Design Optimization and Carbon Footprint Analysis of an Electrodeionization System with Flexible Load Regulation

Abstract

Thermal power plants will function as a flexible load regulation in a low-carbon grid, which requires operation adaption for the whole system. Energy transition in the electricity sector is the core to realizing carbon neutrality. The power grid will be gradually dominated by renewable energy, such as wind power and photovoltaic solar power. However, renewable energy has problems such as insufficient power supply and output fluctuation; thermal power will be required to regulate the peak load flexibly to meet demand.
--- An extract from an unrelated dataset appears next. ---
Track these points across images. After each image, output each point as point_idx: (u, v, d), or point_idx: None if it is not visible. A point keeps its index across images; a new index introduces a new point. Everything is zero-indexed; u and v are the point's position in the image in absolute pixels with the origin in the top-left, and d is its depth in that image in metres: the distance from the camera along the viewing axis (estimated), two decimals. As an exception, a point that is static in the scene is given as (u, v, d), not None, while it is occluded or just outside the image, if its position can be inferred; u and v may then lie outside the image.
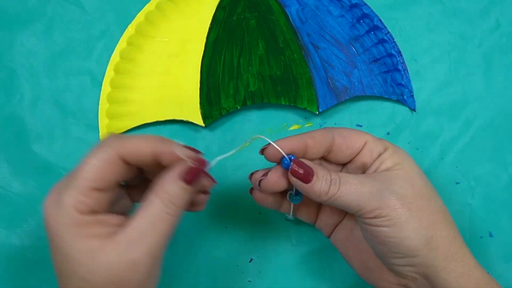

Therefore, the supply of boiler make-up water prepared by electrodeionization (EDI) in thermal power plants should also be flexibly changed. This study focused on the ultrapure water preparation system by EDI with variable flow rates. For an EDI system with a maximum ultrapure water capacity of 20 m3/h, the power consumption, annual cost, and carbon footprint of different designs are compared. The operation parameters were optimized based on the optimal cost design when the temporal demand of boiler make-up water is reduced to 75%, 50%, and 25%, respectively, considering thermal power as peak load regulation technology. The results showed that the optimized system could significantly reduce power consumption and carbon footprint by up to 30.21% and 30.30%, respectively. The proposed strategy is expected to be widely applied for design and operation optimization when considering the low-carbon but unstable energy system dominated by renewable energy. The carbon footprint could be a feasible optimization object to balance the greenhouse gas emissions from the module manufacturing and operation consumption.